Exercise details:
Below are records; say how many of their lines include the word "source", giving nothing but the number.

(Stored items)
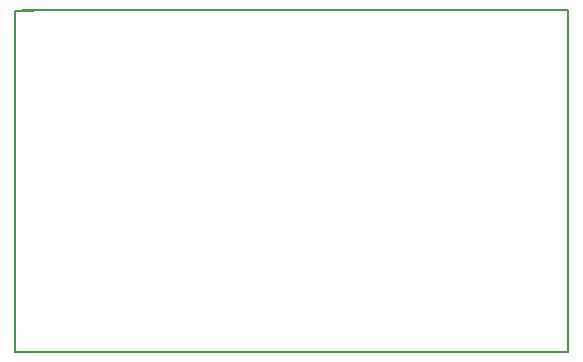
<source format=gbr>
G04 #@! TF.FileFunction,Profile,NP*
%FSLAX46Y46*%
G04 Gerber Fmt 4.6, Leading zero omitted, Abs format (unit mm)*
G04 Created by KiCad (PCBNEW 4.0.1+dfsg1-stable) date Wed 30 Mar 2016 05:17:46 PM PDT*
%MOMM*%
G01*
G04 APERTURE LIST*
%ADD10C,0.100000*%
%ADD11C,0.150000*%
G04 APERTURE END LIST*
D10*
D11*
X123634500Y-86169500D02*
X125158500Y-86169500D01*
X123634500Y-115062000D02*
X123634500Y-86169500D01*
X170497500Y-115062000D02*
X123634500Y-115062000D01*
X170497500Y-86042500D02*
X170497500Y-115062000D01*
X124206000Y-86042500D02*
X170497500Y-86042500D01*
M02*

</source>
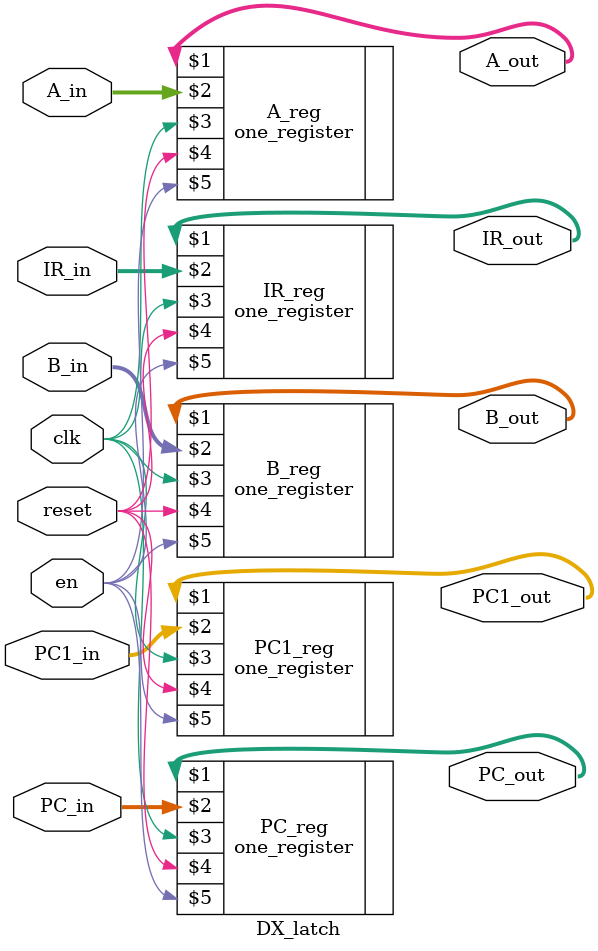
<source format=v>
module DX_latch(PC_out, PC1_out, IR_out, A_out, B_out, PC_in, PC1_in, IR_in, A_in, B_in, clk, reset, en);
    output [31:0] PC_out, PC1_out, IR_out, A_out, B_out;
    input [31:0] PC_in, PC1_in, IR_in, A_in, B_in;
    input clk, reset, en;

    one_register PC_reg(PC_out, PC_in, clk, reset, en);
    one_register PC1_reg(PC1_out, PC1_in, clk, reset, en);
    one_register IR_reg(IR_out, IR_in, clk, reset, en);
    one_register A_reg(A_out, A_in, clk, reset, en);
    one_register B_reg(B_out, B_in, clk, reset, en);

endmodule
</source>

Response for this exercise:
4